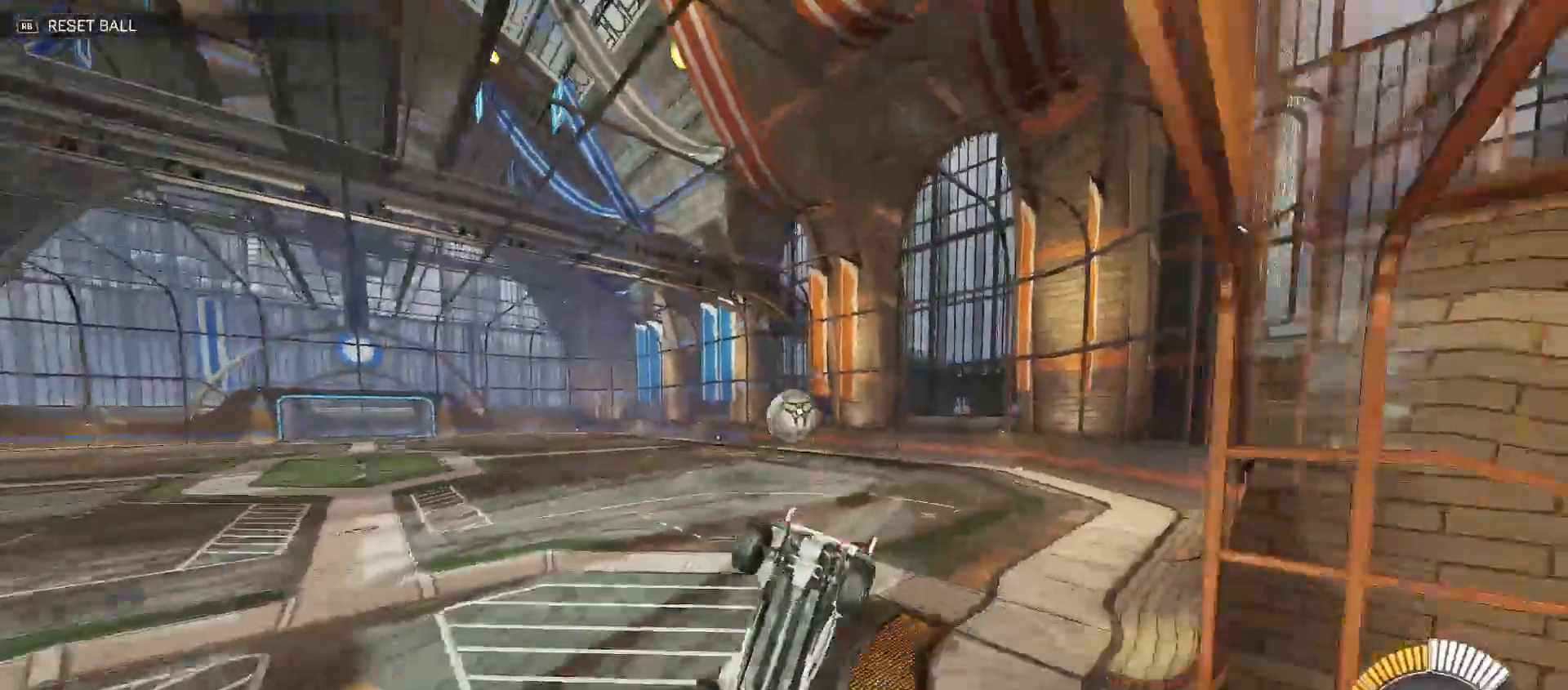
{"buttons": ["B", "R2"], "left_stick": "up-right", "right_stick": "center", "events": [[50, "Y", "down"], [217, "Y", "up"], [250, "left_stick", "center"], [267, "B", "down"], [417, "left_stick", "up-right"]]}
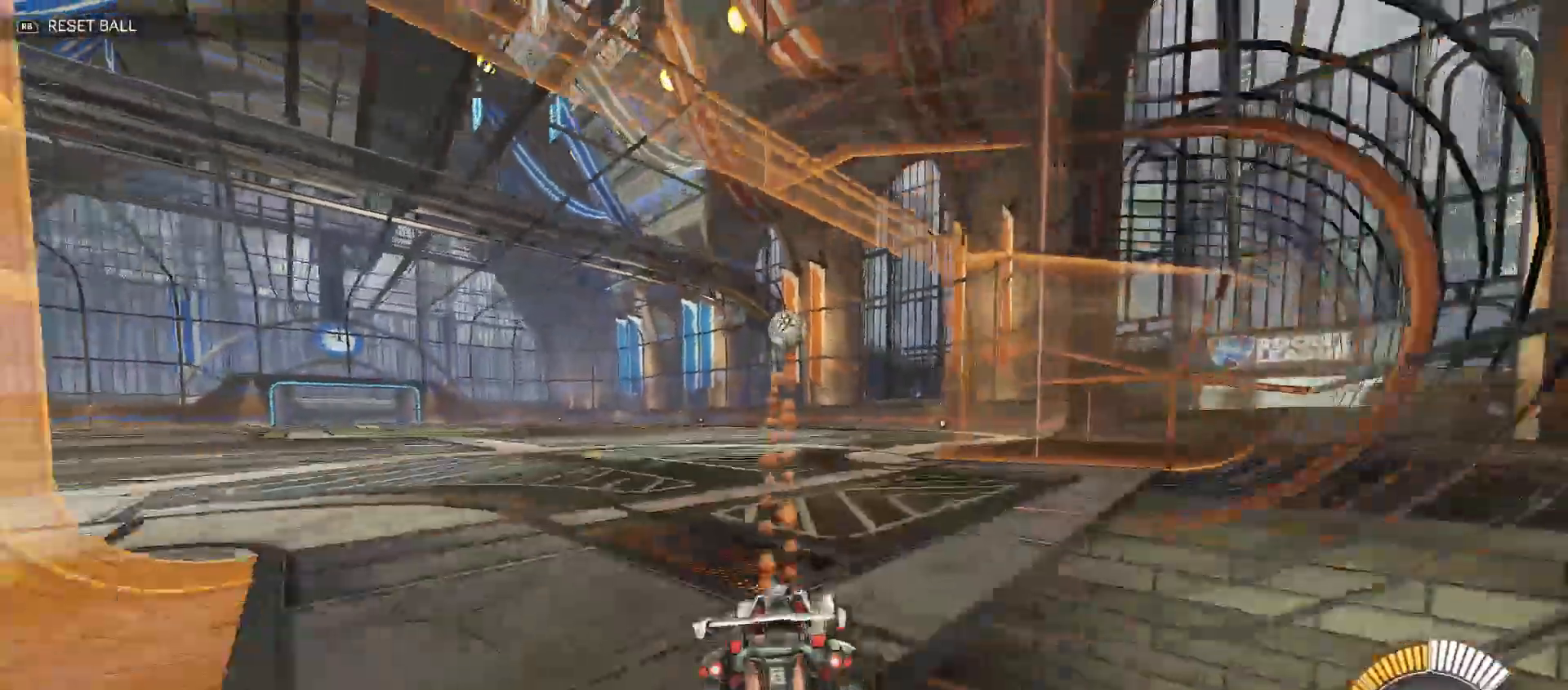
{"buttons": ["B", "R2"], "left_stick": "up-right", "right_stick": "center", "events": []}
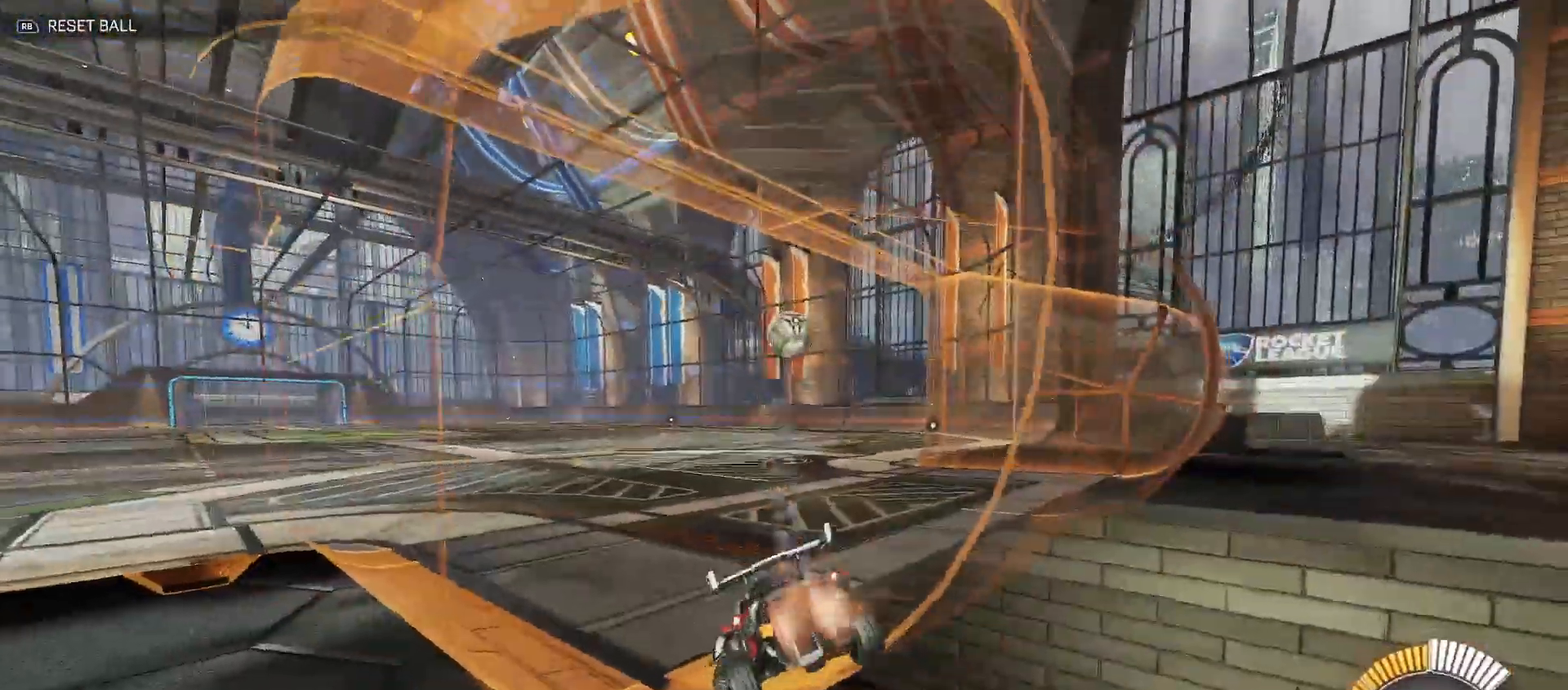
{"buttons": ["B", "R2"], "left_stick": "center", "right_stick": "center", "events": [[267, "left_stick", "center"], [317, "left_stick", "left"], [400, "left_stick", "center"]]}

■ **Problem details**:
Output the material word for word, omitting its pictures.

■ **Your solution**:
{"buttons": ["B", "R2"], "left_stick": "up-right", "right_stick": "center", "events": [[50, "Y", "down"], [217, "Y", "up"], [250, "left_stick", "center"], [267, "B", "down"], [417, "left_stick", "up-right"]]}
{"buttons": ["B", "R2"], "left_stick": "up-right", "right_stick": "center", "events": []}
{"buttons": ["B", "R2"], "left_stick": "center", "right_stick": "center", "events": [[267, "left_stick", "center"], [317, "left_stick", "left"], [400, "left_stick", "center"]]}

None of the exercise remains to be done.